**Given data:**
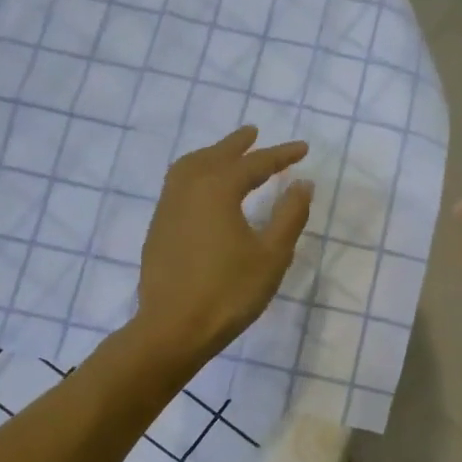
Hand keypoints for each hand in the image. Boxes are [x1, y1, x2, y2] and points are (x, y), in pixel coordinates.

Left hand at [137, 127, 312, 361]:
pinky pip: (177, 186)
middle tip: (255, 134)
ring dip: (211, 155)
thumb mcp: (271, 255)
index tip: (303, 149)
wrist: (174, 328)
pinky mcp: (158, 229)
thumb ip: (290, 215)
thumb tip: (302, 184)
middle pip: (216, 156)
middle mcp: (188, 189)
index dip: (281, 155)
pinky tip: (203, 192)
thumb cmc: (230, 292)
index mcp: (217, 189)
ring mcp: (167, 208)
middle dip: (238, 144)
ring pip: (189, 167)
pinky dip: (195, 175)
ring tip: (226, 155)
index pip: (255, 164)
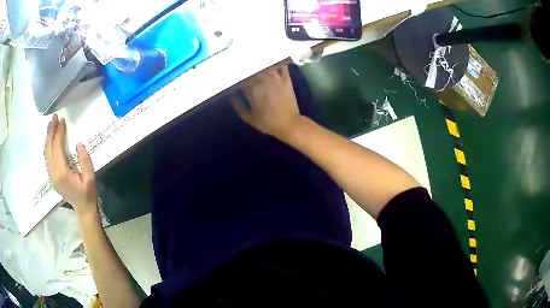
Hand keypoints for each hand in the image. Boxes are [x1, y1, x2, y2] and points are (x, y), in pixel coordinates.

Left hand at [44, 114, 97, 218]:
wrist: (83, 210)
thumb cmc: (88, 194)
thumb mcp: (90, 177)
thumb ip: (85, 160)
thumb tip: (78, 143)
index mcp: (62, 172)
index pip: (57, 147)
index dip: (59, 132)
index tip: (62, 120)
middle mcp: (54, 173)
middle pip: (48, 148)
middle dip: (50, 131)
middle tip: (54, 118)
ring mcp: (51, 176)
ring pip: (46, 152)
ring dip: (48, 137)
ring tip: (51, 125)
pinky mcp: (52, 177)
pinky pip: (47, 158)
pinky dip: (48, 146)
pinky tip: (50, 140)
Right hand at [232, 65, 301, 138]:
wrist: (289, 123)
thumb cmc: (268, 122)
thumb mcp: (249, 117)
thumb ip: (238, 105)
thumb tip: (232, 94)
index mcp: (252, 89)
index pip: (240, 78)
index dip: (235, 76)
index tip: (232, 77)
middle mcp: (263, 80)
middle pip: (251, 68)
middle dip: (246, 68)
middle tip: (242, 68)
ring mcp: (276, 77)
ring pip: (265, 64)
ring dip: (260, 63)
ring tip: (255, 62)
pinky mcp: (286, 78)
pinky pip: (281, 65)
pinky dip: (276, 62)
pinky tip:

**Exercise objective:** The answer must be the part of the records that opens with the line containing "thumb ip: (290, 215)" and closes with the line containing "index dip: (235, 76)", reproduced exactly, with no pictures.

**Task result:**
thumb ip: (290, 215)
thumb tip: (302, 184)
middle pip: (216, 156)
middle mcp: (188, 189)
index dip: (281, 155)
pinky tip: (203, 192)
thumb cmc: (230, 292)
index mcp: (217, 189)
ring mcp: (167, 208)
middle dip: (238, 144)
ring pip: (189, 167)
pinky dip: (195, 175)
ring tip: (226, 155)
index pip: (255, 164)
Hand keypoints for each hand in the image. Boxes are [x1, y1, x2, y2] and points are (x, y), in pixel coordinates.

Left hand at [44, 114, 97, 218]:
wrist: (83, 210)
thumb cmc: (88, 194)
thumb mcp: (90, 177)
thumb ip: (85, 160)
thumb tip: (78, 143)
index mcp: (62, 172)
index pip: (57, 147)
index dip: (59, 132)
index tip: (62, 120)
middle mcp: (54, 173)
middle pip: (48, 148)
middle dip: (50, 131)
middle tip: (54, 118)
ring mcp: (51, 176)
ring pip: (46, 152)
ring dip: (48, 137)
ring tip: (51, 125)
pinky mcp: (52, 177)
pinky pip: (47, 158)
pinky dip: (48, 146)
pinky tip: (50, 140)
Right hand at [232, 65, 301, 138]:
wrist: (289, 123)
thumb cmc: (268, 122)
thumb mcp: (249, 117)
thumb ip: (238, 105)
thumb tip: (232, 94)
index mcp: (252, 89)
index pip: (240, 78)
index dip: (235, 76)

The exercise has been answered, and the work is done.